4Cet article s’attachera d’abord à comprendre comment la figure du « chatteur-dragueur » installe provisoirement un territoire d’intimités dans l’espace public. Il consistera ensuite à décrire les interactions, sociabilités, stratégies et normes qui se mettent en place dans ce contexte de détournement provisoire de l’espace public.

1. UN ESPACE PUBLIC CONSTRUIT COMME UN ESPACE PRIVÉ : L’APPROPRIATION COMME CONSTRUCTION D’UN « CHEZ SOI » (INTIME ET SÉCURISANT)

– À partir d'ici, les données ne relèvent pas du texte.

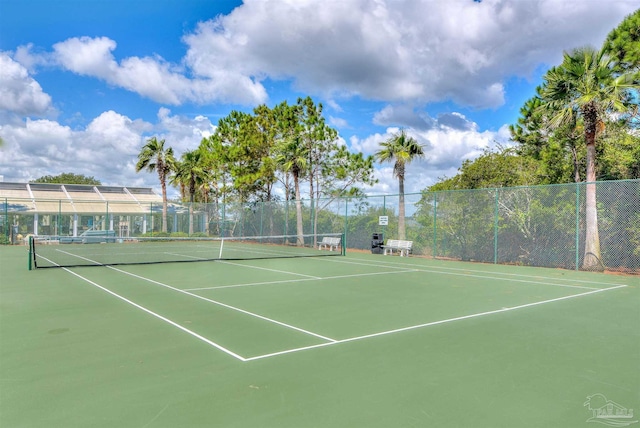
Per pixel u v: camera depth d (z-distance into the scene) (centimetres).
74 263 1819
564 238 1670
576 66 1548
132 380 476
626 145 1773
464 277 1391
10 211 3375
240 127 3431
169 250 2617
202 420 380
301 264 1805
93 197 4106
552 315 818
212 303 930
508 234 1844
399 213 2320
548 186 1650
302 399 425
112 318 784
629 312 849
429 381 474
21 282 1242
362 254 2334
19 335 667
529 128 2208
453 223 2039
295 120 3152
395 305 914
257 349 594
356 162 3138
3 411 398
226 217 3628
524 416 389
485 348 600
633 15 1673
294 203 3033
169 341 633
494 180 2208
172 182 3975
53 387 456
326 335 668
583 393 443
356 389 451
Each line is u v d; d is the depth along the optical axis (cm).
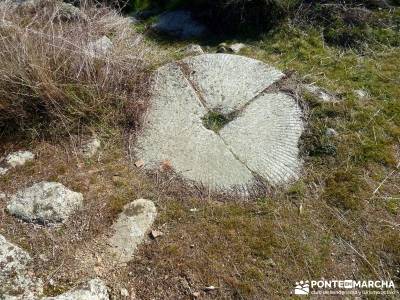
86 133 226
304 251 179
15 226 186
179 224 189
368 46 280
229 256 177
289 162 212
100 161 215
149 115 236
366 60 271
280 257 177
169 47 295
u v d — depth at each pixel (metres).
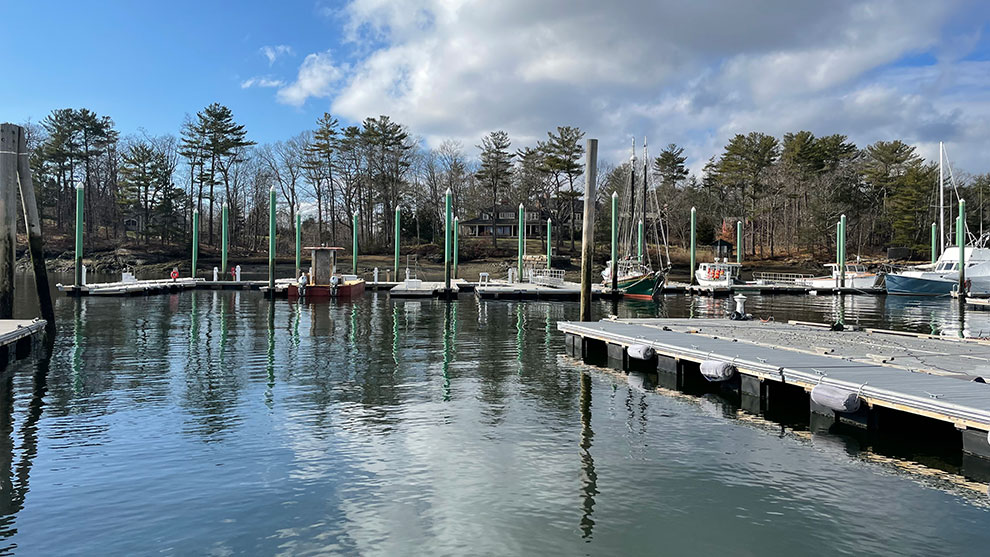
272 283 42.97
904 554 7.00
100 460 9.65
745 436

5A EasyEverything tout est fait pour que l’usager puisse faire, le temps de sa connexion, un territoire personnel de la place et de l’ordinateur qu’il occupe. Tout a été élaboré pour que cette appropriation reste momentané (ménage très régulier, remise à zéro de l’ordinateur, etc.) afin de permettre au prochain utilisateur de trouver un espace vierge qu’il pourra s’approprier à son tour. Pourtant, dans certains cas, ce phénomène va prendre une ampleur insoupçonnée. En effet, la simplicité d’un décor épuré qui s’efforce de ne pas laisser transparaître de sceau social trop sélectif va favoriser l’accaparement de l’endroit par un type de clients réguliers. Fondus dans la masse, souvent livrés à eux-mêmes dans de grandes salles à peine surveillées, ils viennent, ils vont disposer de l’espace selon leur bon vouloir et construire le cybercafé comme un « chez soi ». Grâce à un subtil travail de « domestication » du personnel et un système de relais pour conserver l’espace qu’ils se sont attribués, ils vont passer progressivement du statut d’« habitué » à celui de « privilégié ». Cette privatisation d’un espace réputé public s’accompagne d’une adaptation du règlement et d’un usage des lieux personnalisé. Ils vont en effet s’adonner à des pratiques en décalage avec la norme de rigueur comme la consultation proscrite des sites pornographiques, le fait de fumer, dormir sur son siège, consommer sa propre nourriture. Ils vont pousser jusqu’à se faire livrer des pizzas sur place – comme si l’adresse du cybercafé leur était personnelle – et même avoir des relations sexuelles dans les toilettes :

« Ici c’est un accès à Internet, tu donnes dix francs, tu rentres… c’est comme une maison, vous devez acheter la clé, on vous la donne, et, à l’intérieur, derrière la porte, vous faites ce que vous voulez. (…)
On sait très bien qu’il y a des mecs qui serrent des filles dans les toilettes ou qui se masturbent mais on les laisse faire, parce que, entre minuit et cinq heures, il y a une tendance à laisser-aller. C’est l’équipe de nuit, et eux, vraiment ils sont calmes, parce que là, c’est pas prise de tête comme l’après-midi où je dois être chiant : si je te vois à deux sur un poste ou en train de fumer, je te fous dehors; des trucs que je ne ferais pas la nuit parce que je sais que le mec est fatigué…»
(un assistant).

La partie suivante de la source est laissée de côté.